▶ EXTRAIT DU DOCUMENT
►

17 mars 2009
«C'est un projet de loi qui vise à responsabiliser le prêteur», a déclaré, hier, la ministre de l'Économie Christine Lagarde au sujet de la réforme sur le crédit à la consommation qui «étrangle» bien des ménages. Avec son texte, le gouvernement veut s'attaquer aux quatre points noirs de ces crédits «faciles» que sont la «publicité agressive», le «crédit qui ne se rembourse pas», le crédit «à l'insu de son plein gré» et le rachat de crédits «sauvage». Le projet, qui devrait être présenté en Conseil des ministres le 15avril, prévoit d'abord d'imposer, dans toutes les publicités relatives à un crédit, la mention légale: «Un crédit vous engage et doit être remboursé». En outre, la publicité ne pourra plus suggérer qu'un crédit «améliore la situation financière de l'emprunteur» et devra présenter un exemple chiffré illustrant le coût du crédit.

◄

▶ CONSIGNE A
Pour chacune des affirmations suivantes, dites si elle concorde avec l'extrait, par oui ou par non, en citant exactement les mots de l'extrait qui tranchent : (i) la publicité devra montrer un exemple chiffré du coût du crédit ; (ii) le gouvernement entend s'attaquer à trois points noirs des crédits « faciles » ; (iii) la ministre qui s'est exprimée est la ministre de la Justice.
▶ CONSIGNE B
Transcrivez fidèlement le passage de l'extrait qui va de « 17 mars 2009 » jusqu'à « coût du crédit. » inclus.
Fondez-vous uniquement sur l'extrait.

(Entrées de données recueillies)
►

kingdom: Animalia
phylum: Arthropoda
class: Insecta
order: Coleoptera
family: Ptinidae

◄
►

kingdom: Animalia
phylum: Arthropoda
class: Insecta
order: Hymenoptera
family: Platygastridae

◄

▶ RÉPONSE A
(i) Oui : « devra présenter un exemple chiffré illustrant le coût du crédit ».
(ii) Non : « s'attaquer aux quatre points noirs ».
(iii) Non : « la ministre de l'Économie Christine Lagarde ».

▶ RÉPONSE B
17 mars 2009
«C'est un projet de loi qui vise à responsabiliser le prêteur», a déclaré, hier, la ministre de l'Économie Christine Lagarde au sujet de la réforme sur le crédit à la consommation qui «étrangle» bien des ménages. Avec son texte, le gouvernement veut s'attaquer aux quatre points noirs de ces crédits «faciles» que sont la «publicité agressive», le «crédit qui ne se rembourse pas», le crédit «à l'insu de son plein gré» et le rachat de crédits «sauvage». Le projet, qui devrait être présenté en Conseil des ministres le 15avril, prévoit d'abord d'imposer, dans toutes les publicités relatives à un crédit, la mention légale: «Un crédit vous engage et doit être remboursé». En outre, la publicité ne pourra plus suggérer qu'un crédit «améliore la situation financière de l'emprunteur» et devra présenter un exemple chiffré illustrant le coût du crédit.